DATASET CONTENT section start
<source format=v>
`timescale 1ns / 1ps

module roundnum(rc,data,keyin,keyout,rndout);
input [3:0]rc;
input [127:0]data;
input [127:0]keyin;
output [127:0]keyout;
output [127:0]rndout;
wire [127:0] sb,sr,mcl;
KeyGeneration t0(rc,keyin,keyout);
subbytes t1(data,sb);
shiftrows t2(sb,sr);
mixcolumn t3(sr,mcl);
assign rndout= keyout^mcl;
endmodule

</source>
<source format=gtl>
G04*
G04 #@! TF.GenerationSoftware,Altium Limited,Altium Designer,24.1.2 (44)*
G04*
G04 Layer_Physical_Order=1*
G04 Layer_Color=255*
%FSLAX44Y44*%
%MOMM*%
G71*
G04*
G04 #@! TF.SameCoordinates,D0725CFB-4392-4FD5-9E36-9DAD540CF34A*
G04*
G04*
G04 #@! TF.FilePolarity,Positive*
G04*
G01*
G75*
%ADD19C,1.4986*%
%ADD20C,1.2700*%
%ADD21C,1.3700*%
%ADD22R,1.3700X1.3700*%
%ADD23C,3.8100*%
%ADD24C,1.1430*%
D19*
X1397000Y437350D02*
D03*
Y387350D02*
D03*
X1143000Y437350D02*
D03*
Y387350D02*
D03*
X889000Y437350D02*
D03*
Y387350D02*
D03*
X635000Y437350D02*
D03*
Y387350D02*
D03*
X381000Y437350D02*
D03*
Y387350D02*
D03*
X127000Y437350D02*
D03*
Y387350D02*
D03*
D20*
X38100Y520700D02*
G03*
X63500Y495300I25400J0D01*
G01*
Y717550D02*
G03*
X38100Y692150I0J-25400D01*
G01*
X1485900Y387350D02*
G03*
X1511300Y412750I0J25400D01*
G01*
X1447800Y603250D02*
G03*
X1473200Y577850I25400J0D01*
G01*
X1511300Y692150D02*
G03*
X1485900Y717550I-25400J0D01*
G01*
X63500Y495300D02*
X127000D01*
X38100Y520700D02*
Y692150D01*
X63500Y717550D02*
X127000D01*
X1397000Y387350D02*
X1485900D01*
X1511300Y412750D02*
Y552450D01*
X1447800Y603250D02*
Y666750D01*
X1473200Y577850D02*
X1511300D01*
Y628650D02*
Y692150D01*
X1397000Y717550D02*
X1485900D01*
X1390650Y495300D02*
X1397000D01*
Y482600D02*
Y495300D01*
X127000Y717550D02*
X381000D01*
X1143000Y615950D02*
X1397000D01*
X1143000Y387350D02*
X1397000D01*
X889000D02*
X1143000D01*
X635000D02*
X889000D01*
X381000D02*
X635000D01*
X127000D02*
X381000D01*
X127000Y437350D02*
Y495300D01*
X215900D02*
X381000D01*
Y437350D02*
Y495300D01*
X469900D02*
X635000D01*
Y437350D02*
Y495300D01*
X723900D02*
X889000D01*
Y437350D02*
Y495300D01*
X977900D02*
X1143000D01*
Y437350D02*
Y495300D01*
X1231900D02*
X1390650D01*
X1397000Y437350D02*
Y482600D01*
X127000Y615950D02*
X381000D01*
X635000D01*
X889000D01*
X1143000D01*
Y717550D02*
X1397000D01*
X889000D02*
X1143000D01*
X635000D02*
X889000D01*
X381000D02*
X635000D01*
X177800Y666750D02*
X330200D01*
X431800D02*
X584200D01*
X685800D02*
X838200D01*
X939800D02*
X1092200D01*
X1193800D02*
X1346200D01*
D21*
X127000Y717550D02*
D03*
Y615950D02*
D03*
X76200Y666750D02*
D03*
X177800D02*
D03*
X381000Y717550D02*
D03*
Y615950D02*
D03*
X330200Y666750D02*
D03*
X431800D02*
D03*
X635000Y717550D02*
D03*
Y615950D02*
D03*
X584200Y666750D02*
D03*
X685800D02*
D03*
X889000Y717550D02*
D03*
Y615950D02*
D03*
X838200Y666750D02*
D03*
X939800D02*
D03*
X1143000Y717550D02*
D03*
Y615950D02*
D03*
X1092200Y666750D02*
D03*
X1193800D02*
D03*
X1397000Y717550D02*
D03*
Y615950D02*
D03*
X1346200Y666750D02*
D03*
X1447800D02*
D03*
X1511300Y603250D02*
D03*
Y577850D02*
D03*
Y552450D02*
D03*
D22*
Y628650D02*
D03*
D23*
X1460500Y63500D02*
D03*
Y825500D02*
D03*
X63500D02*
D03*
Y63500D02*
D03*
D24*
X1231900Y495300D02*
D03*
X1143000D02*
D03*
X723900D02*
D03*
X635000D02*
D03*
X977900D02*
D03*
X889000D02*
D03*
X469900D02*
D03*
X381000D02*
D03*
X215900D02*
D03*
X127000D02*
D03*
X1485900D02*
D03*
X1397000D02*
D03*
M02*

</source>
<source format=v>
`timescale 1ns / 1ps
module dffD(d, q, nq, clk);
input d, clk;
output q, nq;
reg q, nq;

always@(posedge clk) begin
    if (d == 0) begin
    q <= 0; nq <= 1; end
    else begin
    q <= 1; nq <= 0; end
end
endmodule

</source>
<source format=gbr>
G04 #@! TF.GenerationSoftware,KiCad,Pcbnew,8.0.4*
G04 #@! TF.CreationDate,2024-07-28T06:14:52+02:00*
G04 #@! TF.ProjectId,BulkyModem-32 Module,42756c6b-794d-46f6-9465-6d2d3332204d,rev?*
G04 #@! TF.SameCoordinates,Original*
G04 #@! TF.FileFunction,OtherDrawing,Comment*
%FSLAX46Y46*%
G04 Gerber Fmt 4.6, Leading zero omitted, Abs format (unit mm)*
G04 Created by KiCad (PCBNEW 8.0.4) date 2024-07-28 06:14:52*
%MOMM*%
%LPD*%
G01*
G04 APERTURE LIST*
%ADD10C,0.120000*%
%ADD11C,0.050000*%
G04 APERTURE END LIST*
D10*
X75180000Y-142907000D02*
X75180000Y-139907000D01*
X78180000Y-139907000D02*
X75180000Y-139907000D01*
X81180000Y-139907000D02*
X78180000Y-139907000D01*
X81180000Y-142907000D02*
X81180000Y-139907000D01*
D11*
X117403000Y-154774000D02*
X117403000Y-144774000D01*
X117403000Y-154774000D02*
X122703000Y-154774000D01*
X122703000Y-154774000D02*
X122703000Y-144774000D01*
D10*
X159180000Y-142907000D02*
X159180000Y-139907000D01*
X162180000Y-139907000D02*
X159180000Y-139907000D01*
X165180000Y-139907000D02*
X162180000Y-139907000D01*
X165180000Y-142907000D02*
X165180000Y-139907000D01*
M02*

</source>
DATASET CONTENT section end
DATASET CONTENT section start
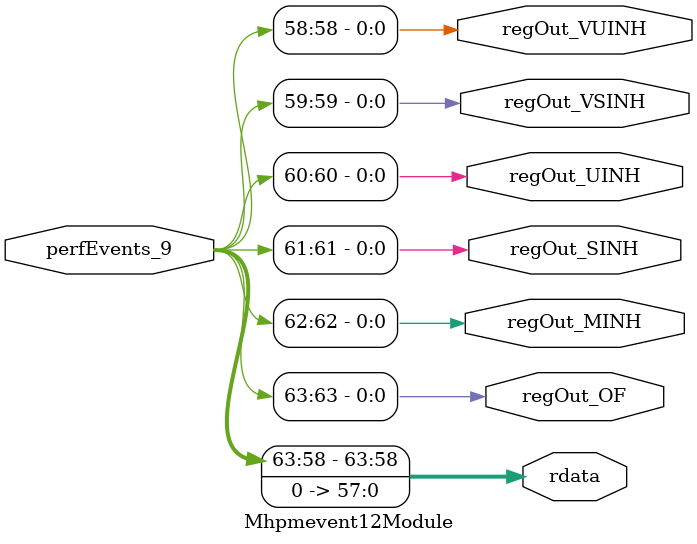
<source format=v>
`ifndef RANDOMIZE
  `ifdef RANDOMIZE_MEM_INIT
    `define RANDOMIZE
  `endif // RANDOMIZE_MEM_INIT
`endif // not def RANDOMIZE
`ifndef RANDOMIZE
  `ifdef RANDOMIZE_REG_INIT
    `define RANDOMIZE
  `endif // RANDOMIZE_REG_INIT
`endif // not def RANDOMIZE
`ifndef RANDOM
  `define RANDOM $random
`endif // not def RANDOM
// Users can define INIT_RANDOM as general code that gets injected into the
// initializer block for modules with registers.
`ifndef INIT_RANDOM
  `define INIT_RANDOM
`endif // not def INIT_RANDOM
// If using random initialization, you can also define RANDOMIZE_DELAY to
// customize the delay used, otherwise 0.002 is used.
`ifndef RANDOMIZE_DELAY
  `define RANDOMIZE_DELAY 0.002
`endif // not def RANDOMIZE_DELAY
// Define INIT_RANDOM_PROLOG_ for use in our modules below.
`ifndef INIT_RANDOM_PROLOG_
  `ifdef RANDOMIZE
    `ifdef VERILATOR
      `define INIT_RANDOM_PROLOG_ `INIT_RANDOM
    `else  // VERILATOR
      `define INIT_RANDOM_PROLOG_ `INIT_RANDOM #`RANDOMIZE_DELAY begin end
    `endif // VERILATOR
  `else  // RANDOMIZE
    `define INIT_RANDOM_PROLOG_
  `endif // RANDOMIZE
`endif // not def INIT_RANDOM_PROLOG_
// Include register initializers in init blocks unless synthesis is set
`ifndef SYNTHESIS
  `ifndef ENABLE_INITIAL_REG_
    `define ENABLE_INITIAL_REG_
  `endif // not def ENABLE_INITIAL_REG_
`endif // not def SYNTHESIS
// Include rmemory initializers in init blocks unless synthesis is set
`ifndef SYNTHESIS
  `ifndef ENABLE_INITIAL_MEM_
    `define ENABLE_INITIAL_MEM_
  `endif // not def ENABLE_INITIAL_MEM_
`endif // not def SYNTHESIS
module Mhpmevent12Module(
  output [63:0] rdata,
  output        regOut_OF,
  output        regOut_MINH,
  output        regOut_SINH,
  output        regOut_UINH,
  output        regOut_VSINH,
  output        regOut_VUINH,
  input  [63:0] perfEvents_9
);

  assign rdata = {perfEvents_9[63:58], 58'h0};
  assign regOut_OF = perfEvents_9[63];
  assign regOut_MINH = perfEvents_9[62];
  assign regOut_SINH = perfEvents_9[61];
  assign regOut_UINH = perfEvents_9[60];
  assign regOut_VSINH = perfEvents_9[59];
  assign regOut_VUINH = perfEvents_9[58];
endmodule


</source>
DATASET CONTENT section end
WHAT YOU HAVE TO DO >>
Throughout the records, the word "ifdef" shows up on certain lines. Report how many lines, with only the number.

EXERCISE OUTPUT >>
4